If you were lucky enough to go to DockerCon 2017 (I wasn’t) you might have seen the announcement of Moby and LinuxKit, Docker’s new framework for assembling specialised container systems. Traditionally a bare metal or virtual machine that runs Docker has run a “full service” distribution like Debian, Ubuntu or RedHat Linux. Docker and containerized applications are then installed and run on that server. LinuxKit gives us a quick and easy way of building an OS for the host machine that’s customised to run containers and not a lot else.

In March 2013, Docker gave us an easy and lightweight way to run services on a single server in isolation both from a development and production point of view. Docker has since developed to include networking, storage and clustering capabilities. One interesting side-effect of the architecture was to decouple the host OS from the guest (container) OS. Developers need not write their applications for the type and flavour of Linux that’s installed on the host. In fact, as far as the developer is concerned the host distro is completely irrelevant.

LinuxKit takes the idea of decoupling the host and guest OS to the next level by applying the principles used to build a containerized application to the OS itself. We build a container by starting with a very small base and then adding only what we need on top. With LinuxKit we build an OS also by starting with a very small base and adding only what we need on top. Extra system services on the host, such as ntpd or dhcpd, are run inside containers on the host.

This method is in stark contrast to the modern general-purpose Linux OS that runs on servers today. A minimal install of Debian, Ubuntu or CentOS occupies between 100 and 200MB depending on what other services you have installed. After a certain point though it’s impossible to slim down a Linux install due to the interconnectedness of the base packages. In Debian and Ubuntu, for example, the size base install is blown out merely by having the packaging system and systemd present, both of which pull in other dependencies such as libstdc++ and Perl.

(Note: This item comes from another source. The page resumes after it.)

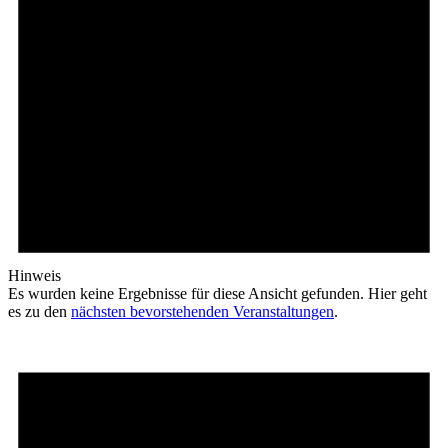
Hinweis
Es wurden keine Ergebnisse für diese Ansicht gefunden. Hier geht
es zu den
nächsten bevorstehenden Veranstaltungen
.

Let’s take the idea of applying containerization concepts to the host OS a step further. What if the host OS were to have a similar short lifecycle as that of a container? Compute nodes typically have a relatively long lifecycle as cluster members but thinking of the host OS as a throwaway might lead us to build infrastructure that can be developed, deployed and maintained with the same speed that we can achieve with applications.

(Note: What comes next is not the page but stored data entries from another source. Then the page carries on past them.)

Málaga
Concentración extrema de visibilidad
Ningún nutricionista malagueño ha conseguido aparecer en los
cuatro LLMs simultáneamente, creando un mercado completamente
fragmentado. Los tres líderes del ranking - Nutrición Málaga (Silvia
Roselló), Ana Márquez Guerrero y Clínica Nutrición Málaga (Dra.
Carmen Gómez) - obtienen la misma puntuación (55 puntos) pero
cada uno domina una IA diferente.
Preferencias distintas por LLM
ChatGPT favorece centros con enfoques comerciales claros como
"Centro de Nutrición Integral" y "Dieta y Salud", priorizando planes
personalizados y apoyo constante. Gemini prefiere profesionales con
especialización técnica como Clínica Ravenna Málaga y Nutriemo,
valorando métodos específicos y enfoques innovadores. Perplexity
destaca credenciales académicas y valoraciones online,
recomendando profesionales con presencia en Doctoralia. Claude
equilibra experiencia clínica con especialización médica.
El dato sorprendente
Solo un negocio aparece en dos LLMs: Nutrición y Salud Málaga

LinuxKit is effectively a system for building software-defined operating systems. We have been able to build OS installs automatically for a long time now, but they are relatively large and clunky due to their general-purpose nature. In the computing world, there’s always a tension between generalization and specialization. Using LinuxKit to build host operating systems is tipping the scales towards the specialization side and away from the generalized nature that computing nodes have traditionally had.  I think it’s going to be very interesting to see where this direction takes us in the future.